Buffy the Vampire Slayer – The Body from 2001

Buffy arrives at her residence to realize her mom has deceased of natural causes, which is the rarest form of demise in this paranormal series. The installment lacks any soundtrack, a somber mood, and we witness the episode via the perspective of Buffy’s shock of discovering her mother.

The Sopranos – Made in America from 2007

The ultimate sequence of the series finale of the show was pants-wettingly tense. And if you viewed it when it first premiered, you – at first – weren’t sure why. Tony’s adversaries, actual and perceived, were all overcome. This seems similar to the first season’s finale, right? “Recall the minor details.” Yet the atmosphere is strangely foreboding. Nearly Twin Peaks-like fear. The family gathers in a diner. Meadow stops the car. Tony sadly tells Carmela difficulties are arising with an additional associate cooperating with the officials. Meadow secures a parking space. Strange people enter the restaurant. Stare at Tony(?) Meadow is parking. Tony puts a record on the jukebox. Meadow parks. The door chimes, a person comes in. It cannot be Meadow, she is still parking. Tony looks up. Don’t stop. It ceases. My heart sank around 20 minutes subsequently.

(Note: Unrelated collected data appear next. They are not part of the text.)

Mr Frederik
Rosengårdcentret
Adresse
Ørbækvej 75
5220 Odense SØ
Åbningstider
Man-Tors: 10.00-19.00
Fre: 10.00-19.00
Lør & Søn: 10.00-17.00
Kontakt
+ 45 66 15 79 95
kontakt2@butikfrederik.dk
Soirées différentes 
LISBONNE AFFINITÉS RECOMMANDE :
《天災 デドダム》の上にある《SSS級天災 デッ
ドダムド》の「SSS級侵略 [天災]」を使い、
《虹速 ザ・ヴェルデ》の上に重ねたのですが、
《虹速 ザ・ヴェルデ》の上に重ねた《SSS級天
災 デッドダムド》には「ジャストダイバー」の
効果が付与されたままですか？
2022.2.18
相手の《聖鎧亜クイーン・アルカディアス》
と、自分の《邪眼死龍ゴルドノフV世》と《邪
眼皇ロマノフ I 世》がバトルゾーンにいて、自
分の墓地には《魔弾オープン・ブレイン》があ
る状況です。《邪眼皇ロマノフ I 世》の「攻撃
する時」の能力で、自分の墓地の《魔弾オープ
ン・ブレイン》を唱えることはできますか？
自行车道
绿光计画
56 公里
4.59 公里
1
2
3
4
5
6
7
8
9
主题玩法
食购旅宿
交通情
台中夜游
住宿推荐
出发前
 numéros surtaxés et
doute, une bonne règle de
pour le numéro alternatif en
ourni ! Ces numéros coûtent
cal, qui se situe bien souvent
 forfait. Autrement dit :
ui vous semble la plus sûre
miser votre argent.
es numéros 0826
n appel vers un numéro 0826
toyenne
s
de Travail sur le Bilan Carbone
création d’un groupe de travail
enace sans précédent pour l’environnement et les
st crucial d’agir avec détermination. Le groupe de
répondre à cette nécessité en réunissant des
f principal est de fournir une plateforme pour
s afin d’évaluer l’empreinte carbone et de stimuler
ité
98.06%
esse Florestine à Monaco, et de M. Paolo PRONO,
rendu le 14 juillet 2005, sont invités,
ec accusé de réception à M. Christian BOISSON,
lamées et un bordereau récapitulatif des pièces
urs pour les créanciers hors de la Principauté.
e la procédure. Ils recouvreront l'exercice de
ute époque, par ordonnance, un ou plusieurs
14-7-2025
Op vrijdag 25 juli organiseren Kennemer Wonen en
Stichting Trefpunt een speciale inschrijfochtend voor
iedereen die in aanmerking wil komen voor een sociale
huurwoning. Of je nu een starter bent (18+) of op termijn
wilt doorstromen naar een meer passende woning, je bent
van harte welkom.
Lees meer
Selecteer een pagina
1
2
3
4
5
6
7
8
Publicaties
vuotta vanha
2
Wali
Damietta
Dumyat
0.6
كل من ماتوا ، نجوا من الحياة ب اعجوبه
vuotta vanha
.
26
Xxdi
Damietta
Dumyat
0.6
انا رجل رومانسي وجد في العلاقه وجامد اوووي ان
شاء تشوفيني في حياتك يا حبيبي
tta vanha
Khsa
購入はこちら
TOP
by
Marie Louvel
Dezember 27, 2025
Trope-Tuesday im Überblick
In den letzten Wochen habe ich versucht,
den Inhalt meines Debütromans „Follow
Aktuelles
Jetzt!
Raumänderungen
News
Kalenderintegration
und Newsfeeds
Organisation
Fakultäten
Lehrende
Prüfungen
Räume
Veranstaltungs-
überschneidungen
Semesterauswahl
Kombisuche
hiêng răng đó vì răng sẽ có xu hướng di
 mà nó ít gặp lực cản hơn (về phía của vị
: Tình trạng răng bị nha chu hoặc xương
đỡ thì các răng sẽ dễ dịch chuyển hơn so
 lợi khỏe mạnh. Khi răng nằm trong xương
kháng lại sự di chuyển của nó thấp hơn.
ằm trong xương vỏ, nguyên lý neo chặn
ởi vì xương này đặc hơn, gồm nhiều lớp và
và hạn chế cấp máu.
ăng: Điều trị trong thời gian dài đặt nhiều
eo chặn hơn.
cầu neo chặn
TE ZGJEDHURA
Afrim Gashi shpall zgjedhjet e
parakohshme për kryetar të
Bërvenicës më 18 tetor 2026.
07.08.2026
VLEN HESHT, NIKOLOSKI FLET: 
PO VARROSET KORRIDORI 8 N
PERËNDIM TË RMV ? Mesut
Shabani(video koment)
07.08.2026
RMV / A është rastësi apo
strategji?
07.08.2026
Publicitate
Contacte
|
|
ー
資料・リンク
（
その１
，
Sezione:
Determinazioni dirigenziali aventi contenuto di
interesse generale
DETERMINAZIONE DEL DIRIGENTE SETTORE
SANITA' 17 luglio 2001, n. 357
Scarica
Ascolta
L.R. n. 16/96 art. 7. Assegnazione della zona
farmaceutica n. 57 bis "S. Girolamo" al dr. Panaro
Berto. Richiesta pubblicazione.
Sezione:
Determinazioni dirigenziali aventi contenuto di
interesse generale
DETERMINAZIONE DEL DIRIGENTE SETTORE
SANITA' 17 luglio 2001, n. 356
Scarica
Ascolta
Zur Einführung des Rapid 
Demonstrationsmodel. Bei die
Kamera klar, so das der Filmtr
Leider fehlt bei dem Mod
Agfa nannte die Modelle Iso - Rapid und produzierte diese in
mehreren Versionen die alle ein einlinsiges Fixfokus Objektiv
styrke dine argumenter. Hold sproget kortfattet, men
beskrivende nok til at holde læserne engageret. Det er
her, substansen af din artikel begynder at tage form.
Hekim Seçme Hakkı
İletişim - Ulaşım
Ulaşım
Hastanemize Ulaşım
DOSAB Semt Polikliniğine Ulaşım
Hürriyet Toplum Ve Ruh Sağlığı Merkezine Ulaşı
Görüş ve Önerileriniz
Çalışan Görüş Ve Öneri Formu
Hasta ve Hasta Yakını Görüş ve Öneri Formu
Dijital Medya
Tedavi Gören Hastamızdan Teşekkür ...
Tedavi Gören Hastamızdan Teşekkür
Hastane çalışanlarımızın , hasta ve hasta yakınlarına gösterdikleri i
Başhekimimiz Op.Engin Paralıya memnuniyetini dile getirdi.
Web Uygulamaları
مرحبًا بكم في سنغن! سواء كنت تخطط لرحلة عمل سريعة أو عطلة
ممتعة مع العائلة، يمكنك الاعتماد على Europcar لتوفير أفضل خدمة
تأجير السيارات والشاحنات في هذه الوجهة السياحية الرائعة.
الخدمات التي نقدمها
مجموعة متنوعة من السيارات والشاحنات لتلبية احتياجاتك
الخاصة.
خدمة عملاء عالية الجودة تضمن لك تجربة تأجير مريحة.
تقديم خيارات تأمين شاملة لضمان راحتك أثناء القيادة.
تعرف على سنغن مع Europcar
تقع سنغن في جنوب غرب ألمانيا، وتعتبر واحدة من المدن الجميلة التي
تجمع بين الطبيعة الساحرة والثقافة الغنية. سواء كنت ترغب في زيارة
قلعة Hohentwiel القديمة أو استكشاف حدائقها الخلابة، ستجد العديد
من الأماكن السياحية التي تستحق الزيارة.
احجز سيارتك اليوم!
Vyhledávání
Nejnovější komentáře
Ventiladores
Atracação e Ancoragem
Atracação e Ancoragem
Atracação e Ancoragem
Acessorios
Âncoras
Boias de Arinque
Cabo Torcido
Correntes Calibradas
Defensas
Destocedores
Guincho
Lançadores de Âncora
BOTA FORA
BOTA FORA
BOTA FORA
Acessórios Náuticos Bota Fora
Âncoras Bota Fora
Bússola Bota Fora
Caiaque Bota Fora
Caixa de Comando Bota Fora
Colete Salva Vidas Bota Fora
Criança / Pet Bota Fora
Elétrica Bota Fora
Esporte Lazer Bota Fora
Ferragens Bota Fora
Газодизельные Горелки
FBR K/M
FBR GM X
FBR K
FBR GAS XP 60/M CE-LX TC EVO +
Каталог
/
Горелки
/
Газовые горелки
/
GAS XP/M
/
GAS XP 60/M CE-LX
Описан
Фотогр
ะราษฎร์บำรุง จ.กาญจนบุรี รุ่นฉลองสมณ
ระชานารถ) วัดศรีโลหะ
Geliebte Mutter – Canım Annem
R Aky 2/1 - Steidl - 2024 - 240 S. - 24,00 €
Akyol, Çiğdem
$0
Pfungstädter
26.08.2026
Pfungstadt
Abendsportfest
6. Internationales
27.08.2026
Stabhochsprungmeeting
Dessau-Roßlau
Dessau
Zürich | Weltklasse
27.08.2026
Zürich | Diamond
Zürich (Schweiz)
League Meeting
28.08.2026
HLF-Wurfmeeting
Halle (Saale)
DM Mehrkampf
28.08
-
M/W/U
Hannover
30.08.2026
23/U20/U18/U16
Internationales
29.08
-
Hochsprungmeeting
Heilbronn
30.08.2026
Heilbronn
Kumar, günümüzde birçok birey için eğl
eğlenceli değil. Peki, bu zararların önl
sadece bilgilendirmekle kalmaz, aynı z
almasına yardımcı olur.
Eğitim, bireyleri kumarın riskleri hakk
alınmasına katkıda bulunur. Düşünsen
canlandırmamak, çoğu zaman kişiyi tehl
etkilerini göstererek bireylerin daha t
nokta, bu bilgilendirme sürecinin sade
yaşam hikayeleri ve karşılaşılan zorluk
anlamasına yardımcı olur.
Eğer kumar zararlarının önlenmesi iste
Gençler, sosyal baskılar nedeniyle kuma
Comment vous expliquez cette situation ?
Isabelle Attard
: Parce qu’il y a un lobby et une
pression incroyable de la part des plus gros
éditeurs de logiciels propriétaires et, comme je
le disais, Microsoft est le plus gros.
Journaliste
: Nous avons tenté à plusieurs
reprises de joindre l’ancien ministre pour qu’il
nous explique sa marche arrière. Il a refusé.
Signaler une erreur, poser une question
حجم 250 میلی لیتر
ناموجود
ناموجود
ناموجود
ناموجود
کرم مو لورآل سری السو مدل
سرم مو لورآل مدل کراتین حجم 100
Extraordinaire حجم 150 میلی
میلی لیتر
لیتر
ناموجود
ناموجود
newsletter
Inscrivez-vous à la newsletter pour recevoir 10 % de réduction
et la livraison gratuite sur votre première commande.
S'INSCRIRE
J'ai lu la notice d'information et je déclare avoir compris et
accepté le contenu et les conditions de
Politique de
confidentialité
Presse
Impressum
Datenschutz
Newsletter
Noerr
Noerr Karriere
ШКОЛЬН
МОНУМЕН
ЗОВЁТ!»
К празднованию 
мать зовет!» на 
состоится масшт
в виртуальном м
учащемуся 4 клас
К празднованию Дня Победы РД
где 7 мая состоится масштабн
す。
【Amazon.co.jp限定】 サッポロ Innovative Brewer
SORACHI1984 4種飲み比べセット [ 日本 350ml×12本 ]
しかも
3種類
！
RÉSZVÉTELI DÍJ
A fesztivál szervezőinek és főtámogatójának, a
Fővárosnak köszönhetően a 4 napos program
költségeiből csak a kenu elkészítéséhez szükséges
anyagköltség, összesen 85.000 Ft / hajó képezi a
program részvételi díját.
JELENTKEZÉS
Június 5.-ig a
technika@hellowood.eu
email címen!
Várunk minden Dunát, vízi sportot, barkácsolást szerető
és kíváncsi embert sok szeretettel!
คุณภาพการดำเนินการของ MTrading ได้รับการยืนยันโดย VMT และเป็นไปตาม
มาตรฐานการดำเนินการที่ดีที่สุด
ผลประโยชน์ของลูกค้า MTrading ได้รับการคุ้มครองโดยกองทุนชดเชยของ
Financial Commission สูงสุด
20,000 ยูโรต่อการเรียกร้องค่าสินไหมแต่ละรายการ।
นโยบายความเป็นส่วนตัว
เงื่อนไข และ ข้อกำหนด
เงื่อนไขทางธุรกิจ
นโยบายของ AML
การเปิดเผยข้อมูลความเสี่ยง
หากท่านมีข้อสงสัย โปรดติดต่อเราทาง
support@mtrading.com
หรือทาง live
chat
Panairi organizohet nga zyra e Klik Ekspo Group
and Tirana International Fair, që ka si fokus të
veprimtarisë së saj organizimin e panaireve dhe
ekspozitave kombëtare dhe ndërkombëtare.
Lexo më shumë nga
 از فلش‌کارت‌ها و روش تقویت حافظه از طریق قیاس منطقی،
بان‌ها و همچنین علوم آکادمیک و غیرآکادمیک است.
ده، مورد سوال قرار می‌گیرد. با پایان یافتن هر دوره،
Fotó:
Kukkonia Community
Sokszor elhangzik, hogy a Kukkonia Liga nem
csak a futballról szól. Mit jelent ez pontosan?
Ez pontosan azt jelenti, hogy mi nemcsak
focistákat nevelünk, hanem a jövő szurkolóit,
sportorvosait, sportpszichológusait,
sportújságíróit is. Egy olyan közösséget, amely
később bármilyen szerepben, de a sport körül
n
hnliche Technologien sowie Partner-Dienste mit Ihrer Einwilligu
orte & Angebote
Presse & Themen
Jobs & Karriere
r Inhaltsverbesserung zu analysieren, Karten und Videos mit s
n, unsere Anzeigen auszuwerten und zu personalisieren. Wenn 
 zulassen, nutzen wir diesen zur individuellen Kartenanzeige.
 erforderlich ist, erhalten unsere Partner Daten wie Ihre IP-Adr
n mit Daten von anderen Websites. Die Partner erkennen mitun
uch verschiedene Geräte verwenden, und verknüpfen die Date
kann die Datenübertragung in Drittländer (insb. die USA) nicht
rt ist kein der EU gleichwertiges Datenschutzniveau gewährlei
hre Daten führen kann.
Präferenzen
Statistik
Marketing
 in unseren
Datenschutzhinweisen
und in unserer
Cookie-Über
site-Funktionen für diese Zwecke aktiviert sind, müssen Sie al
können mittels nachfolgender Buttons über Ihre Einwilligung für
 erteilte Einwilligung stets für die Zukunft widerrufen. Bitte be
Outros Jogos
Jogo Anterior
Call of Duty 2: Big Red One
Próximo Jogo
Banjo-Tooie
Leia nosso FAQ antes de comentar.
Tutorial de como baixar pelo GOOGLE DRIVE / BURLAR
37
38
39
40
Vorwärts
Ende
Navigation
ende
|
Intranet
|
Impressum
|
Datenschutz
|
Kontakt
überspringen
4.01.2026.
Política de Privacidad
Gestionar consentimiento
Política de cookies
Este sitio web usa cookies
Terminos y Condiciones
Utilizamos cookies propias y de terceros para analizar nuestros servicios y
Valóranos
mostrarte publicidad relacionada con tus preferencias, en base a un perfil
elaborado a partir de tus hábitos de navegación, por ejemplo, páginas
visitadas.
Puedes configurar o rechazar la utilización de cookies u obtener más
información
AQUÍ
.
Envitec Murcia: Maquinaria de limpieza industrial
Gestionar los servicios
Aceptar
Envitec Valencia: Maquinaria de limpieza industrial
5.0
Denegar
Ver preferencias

The Walking Dead – The Last Day on Earth from 2016

I stayed up to watch this episode during the night. It was extremely gripping after the buildup of bad guy Negan finding the group, cruelly taunting his victims then not knowing who he killed (concluded with a suspenseful moment). The victim’s POV shot and the subdued noises – argh! {We then had to wait for season seven|We then needed to await season

Richard Riley
Richard Riley

A tech strategist with over a decade of experience in digital innovation and AI implementation across global enterprises.